Catch up quick with the bookish news of the past few days ... or take a deeper dive into each story. Your choice!  

  • Read an excerpt of Patricia Lockwood's new release, Will There Ever Be Another You (Literary Hub).

  • A federal judge tossed out Donald Trump's lawsuit targeting The New York Times, four of its reporters, and Penguin Random House — which published a book written by two of those reporters — on Friday, saying that the complaint as filed was “improper and impermissible” (The New York Times). 

  • With the school year barely under way, twenty-one US colleges have received false reports of active shooters on campus, with many of these hoaxes claiming the culprit is in the library (Inside Higher Ed).

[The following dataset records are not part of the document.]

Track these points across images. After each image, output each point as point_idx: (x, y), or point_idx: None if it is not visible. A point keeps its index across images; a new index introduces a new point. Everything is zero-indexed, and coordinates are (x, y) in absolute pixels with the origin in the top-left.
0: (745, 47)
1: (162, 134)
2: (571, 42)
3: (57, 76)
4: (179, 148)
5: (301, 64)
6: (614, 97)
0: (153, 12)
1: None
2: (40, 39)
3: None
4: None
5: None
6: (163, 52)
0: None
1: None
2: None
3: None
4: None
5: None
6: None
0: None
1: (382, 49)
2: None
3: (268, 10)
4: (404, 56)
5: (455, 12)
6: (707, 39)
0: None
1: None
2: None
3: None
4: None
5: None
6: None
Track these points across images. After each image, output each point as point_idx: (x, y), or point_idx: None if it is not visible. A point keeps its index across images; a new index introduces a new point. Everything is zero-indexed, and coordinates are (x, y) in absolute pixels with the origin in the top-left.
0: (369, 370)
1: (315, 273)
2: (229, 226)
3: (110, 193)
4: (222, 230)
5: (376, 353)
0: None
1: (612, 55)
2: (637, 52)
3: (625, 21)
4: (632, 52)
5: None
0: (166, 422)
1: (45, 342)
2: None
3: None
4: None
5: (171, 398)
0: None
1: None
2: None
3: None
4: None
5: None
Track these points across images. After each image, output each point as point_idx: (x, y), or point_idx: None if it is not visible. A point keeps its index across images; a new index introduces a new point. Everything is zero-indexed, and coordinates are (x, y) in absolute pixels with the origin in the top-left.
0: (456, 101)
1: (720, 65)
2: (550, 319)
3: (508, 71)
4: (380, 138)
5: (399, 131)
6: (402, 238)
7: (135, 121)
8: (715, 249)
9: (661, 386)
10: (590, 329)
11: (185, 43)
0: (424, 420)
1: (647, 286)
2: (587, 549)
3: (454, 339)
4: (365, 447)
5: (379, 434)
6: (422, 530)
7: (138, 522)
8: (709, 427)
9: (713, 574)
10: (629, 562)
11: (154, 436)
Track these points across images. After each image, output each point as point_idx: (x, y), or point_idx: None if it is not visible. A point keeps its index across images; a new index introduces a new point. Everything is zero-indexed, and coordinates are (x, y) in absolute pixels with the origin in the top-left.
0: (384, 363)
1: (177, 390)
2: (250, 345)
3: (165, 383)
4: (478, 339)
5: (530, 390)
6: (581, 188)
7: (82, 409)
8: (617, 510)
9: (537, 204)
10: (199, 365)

  • Author Richard Beard has written and shared a memoir in the style of a chessboard; the publication, called The Universal Turing Machine, shares its name with a project inviting the public to contribute their own similarly templated memoir (The Guardian).

  • A group is raising funds to save the collection of longtime Kansas City bookstore Willa’s Books & Vinyl, whose owner closed up shop in July; members of the Kansas City Defender are hoping to build a public archive out of it (The Washington Post).

  • Writer Jack Henry Abbott was captured on this day in 1981, two months after he had fatally stabbed a man; Abbott was a career criminal who had charmed author Norman Mailer, whose influence helped Abbott find a publisher for his book (History.com).